Marian Garrido is a visual artist, cultural manager, and educator specializing in art, design, and critical narratives. Her artistic practice revolves around several intersecting axes: accelerated capitalism and its capacity for survival through adaptability—absorbing and reshaping discourses and ideologies—and science fiction as a speculative framework for contingency and possible futures.
With an established career, her work has been exhibited in leading institutions such as La Casa Encendida, CA2M, Matadero Madrid, Fabra i Coats, Sala Arte Joven, and Centro de Arte Conde Duque, as well as at international art fairs including ARCO, Art-O-Rama (Marseille), Material Art Fair (Mexico City), and Sunday Art Fair (London). She has received numerous awards and recognitions, including Generaciones 2017, the Premi Miquel Casablancas, and the Matadero Madrid Annual Creation Residency (2019).
In parallel to her artistic career, Garrido has played a key role in higher artistic education, leading academic programs in art and design. She has worked to position a leading design school strategically, fostering interdisciplinary knowledge, developing innovative pedagogical methodologies, and anticipating future educational scenarios.

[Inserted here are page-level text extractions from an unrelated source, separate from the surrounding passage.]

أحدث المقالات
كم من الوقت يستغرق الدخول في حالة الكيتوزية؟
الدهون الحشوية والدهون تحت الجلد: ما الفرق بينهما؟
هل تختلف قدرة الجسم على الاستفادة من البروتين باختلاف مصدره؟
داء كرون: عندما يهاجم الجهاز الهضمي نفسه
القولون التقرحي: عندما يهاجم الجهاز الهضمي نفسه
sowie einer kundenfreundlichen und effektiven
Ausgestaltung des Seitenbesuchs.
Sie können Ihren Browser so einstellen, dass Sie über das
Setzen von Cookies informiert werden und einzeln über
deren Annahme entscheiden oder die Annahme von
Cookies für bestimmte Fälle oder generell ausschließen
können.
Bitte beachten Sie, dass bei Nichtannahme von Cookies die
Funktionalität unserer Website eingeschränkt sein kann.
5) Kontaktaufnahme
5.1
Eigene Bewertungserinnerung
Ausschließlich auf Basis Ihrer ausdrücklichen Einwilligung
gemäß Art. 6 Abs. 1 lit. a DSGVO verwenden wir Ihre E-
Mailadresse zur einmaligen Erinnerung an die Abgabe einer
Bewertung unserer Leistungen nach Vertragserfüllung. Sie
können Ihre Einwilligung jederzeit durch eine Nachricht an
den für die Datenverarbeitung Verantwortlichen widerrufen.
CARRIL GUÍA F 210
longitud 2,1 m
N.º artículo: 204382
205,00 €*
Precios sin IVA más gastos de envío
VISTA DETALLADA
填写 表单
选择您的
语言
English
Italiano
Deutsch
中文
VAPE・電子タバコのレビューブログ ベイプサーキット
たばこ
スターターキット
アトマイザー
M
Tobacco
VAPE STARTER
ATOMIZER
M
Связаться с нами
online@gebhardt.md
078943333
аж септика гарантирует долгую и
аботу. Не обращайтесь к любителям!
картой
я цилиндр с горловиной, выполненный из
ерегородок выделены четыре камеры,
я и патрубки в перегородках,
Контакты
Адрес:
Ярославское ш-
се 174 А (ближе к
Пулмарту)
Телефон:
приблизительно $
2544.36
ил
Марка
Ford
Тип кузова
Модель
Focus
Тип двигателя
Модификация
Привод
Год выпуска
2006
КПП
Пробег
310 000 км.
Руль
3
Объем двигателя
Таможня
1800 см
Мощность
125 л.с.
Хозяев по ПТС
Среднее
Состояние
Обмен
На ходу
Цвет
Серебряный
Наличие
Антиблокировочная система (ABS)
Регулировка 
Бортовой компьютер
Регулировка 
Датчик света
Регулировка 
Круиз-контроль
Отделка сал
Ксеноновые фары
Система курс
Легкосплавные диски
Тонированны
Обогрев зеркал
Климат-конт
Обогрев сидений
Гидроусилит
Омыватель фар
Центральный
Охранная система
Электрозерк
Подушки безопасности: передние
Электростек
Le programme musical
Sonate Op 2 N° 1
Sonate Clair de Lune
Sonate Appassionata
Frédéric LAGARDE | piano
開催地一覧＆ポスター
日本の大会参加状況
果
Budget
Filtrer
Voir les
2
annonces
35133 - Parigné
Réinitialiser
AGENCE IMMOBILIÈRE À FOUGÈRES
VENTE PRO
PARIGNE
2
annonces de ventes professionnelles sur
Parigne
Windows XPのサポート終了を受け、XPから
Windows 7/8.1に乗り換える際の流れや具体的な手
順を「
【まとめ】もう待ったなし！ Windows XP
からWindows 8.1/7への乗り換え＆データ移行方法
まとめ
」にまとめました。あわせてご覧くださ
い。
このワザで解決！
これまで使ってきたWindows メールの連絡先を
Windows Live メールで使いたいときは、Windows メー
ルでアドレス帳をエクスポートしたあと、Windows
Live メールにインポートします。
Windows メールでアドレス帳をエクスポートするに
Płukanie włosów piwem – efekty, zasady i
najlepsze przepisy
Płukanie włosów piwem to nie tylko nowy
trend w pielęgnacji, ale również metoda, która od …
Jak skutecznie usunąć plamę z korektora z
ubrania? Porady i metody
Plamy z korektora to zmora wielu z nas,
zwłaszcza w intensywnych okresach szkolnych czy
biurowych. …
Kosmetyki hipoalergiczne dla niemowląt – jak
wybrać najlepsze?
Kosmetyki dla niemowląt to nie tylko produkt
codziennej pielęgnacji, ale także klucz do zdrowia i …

She has directed and taught a wide range of seminars and lectures, including Postanarquismo: nomadismos e interzonas (offered over two years as part of the CortoCircuitos program at Universidad Complutense, Madrid), En las ruinas del futuro: el fantasma de la máquina (RAMPA, Madrid), Arte y mutaciones en la cultura del consumo actual (Medialab Prado, Madrid), Stop Making Sense (La Casa Encendida, Madrid), Imágenes en el mundo contemporáneo (Museo Nacional Centro de Arte Reina Sofía, Madrid), Cómo arriba es abajo, cómo abajo es arriba (Centro de Arte Dos de Mayo), and The Museum is Closed (MACBA, Barcelona), among others.
Her work explores the intersections of magic and science, seeking to recover lost knowledge and investigating the symbolic dimensions of narratives shaped by historical collapse and contingency. Through multiple converging narrative threads, she reflects on the relationship between technology and tools and how they transform culture through processes of aesthetic erosion.